Quando vim para cá tive de enfrentar um dilema que, mais cedo ou mais tarde, atormenta todos os visitantes de Angola: dar ou não dar dinheiro às crianças de rua.
É difícil ver miúdos da idade dos meus filhos, de mão estendida, a pedir dinheiro para comer, às vezes à beira das lágrimas. E são muitos, por essa cidade fora; na baixa, à volta do Largo 1º de Maio, na rua por trás da minha casa, um pouco por todo o lado.
Grande parte deles, imagino, são filhos da guerra, órfãos de pais mortos ou desaparecidos; outros fugiram de lares miseráveis, pais violentos, famílias destroçadas; outros ainda, desconfio, procuram apenas a liberdade que a ausência de regras, obrigações e horários pode proporcionar.

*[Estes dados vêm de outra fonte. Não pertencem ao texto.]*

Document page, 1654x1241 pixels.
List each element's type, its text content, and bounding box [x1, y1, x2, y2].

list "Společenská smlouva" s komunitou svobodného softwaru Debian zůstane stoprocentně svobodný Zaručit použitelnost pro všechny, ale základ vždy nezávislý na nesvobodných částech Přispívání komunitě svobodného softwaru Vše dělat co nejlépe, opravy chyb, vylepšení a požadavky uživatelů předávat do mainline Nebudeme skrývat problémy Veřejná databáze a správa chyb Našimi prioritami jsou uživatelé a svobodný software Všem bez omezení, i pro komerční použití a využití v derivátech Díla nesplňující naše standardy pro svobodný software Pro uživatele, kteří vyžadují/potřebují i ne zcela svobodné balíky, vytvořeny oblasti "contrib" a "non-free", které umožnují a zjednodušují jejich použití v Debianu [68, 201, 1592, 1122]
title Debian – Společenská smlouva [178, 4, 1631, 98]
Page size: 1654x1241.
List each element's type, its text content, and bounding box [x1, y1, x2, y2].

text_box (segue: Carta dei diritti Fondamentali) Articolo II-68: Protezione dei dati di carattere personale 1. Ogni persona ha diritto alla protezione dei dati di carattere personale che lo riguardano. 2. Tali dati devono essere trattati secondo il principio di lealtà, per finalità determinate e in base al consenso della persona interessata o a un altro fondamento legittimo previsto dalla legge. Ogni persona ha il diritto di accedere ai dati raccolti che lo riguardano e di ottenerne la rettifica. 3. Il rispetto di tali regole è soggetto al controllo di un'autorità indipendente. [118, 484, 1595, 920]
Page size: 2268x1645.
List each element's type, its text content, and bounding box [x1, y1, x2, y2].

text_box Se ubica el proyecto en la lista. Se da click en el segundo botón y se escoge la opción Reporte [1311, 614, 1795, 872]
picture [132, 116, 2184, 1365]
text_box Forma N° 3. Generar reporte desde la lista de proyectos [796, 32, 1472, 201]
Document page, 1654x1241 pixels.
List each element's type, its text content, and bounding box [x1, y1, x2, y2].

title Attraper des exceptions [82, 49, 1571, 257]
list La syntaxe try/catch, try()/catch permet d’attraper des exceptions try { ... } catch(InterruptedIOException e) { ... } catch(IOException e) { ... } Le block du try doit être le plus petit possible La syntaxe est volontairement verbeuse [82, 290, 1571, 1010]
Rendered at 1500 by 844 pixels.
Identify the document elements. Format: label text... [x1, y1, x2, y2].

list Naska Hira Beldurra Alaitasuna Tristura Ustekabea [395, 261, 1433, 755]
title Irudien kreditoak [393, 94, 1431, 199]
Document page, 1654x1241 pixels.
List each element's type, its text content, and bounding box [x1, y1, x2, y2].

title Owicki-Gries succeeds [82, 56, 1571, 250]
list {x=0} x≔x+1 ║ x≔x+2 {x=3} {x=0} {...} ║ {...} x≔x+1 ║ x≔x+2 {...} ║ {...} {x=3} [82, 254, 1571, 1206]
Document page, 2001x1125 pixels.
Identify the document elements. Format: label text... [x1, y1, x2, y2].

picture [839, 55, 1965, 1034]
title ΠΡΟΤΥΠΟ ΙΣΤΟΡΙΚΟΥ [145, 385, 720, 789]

Conheci um destes últimos – vivia na casa de uma senhora estrangeira, tinha quarto próprio, comida, educação, mas preferiu a vida de rua, sem ele mesmo saber explicar porquê. Já não o vejo há algum tempo, espero que tenha voltado para a senhora estrangeira e o lar que ela, melhor ou pior, lhe proporcionava.
Face ao dilema, optei pelo "não". Porque o dinheiro que lhes pudesse dar a maior parte das vezes não iria para comida, mas para álcool, drogas ou cola para cheirar; porque mesmo que fosse para comida, seria uma forma de os ajudar a continuar na rua, fugindo à ajuda dos centros de acolhimento e das obras sociais que os querem resgatar da miséria; e porque quero crer que o dinheiro pode ser melhor usado apoiando essas mesmas obras sociais.
Foi uma decisão difícil. Muitas vezes, quando tenho de dizer "não" a um menino de rua, são os meus olhos que se enchem de lágrimas.